[Start of Attachment]

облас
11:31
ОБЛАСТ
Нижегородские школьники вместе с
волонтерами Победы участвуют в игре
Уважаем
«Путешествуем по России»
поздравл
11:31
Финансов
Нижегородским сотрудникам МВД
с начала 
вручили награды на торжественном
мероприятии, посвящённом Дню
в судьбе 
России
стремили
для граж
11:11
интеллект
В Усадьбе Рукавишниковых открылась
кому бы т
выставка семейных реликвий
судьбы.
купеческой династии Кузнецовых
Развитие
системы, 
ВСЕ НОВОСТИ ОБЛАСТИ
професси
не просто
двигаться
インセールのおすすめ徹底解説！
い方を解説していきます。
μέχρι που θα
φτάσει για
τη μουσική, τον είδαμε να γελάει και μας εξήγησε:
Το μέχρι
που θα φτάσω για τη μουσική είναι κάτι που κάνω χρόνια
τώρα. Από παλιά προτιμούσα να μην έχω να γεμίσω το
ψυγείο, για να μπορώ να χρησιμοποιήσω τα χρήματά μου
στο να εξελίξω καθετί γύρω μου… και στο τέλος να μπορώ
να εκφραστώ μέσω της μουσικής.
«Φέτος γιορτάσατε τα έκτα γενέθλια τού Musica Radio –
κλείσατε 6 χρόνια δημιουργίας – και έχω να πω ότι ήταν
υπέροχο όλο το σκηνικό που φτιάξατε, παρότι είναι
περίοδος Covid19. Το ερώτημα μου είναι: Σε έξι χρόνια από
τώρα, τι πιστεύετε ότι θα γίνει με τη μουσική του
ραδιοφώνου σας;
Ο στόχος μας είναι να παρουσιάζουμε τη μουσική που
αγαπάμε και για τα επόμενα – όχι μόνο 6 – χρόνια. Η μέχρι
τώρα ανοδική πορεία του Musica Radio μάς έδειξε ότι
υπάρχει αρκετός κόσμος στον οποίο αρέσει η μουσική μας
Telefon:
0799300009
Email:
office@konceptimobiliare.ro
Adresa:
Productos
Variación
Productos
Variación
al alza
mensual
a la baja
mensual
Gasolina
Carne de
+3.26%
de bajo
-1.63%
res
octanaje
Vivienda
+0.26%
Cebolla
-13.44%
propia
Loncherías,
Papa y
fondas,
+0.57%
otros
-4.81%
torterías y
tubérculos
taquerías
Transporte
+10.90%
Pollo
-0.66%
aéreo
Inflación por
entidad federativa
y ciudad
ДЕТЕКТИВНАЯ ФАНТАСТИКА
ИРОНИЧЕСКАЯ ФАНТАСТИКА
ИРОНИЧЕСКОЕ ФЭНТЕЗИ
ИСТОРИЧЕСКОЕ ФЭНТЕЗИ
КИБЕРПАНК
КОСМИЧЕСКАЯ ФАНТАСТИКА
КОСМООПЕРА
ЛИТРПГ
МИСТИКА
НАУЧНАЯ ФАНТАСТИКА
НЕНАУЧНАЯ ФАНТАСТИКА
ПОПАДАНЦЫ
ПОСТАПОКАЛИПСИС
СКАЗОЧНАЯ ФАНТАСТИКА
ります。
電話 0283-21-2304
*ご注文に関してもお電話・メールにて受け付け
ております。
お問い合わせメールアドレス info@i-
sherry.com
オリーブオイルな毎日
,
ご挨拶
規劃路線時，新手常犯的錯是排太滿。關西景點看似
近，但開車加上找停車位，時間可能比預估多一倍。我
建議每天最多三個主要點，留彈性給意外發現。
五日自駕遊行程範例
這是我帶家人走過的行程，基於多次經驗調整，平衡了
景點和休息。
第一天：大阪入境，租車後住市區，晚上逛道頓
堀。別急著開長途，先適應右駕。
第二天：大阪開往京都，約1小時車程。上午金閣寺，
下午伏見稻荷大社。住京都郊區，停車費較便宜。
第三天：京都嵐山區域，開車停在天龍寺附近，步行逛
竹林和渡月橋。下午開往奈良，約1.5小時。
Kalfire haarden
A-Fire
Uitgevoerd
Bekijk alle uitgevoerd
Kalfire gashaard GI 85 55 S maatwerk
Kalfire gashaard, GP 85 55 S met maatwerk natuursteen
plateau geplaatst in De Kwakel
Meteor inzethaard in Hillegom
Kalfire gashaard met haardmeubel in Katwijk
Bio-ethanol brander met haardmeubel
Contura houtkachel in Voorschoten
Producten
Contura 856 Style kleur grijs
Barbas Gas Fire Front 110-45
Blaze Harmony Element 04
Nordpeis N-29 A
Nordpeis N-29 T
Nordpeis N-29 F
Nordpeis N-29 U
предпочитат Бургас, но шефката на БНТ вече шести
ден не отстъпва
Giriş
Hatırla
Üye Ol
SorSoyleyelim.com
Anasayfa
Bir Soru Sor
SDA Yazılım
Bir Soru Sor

[End of Attachment]

Problem to solve
Pull out each line of the records that contains the word "μπορώ". Case counts.

Exercise result
ψυγείο, για να μπορώ να χρησιμοποιήσω τα χρήματά μου
στο να εξελίξω καθετί γύρω μου… και στο τέλος να μπορώ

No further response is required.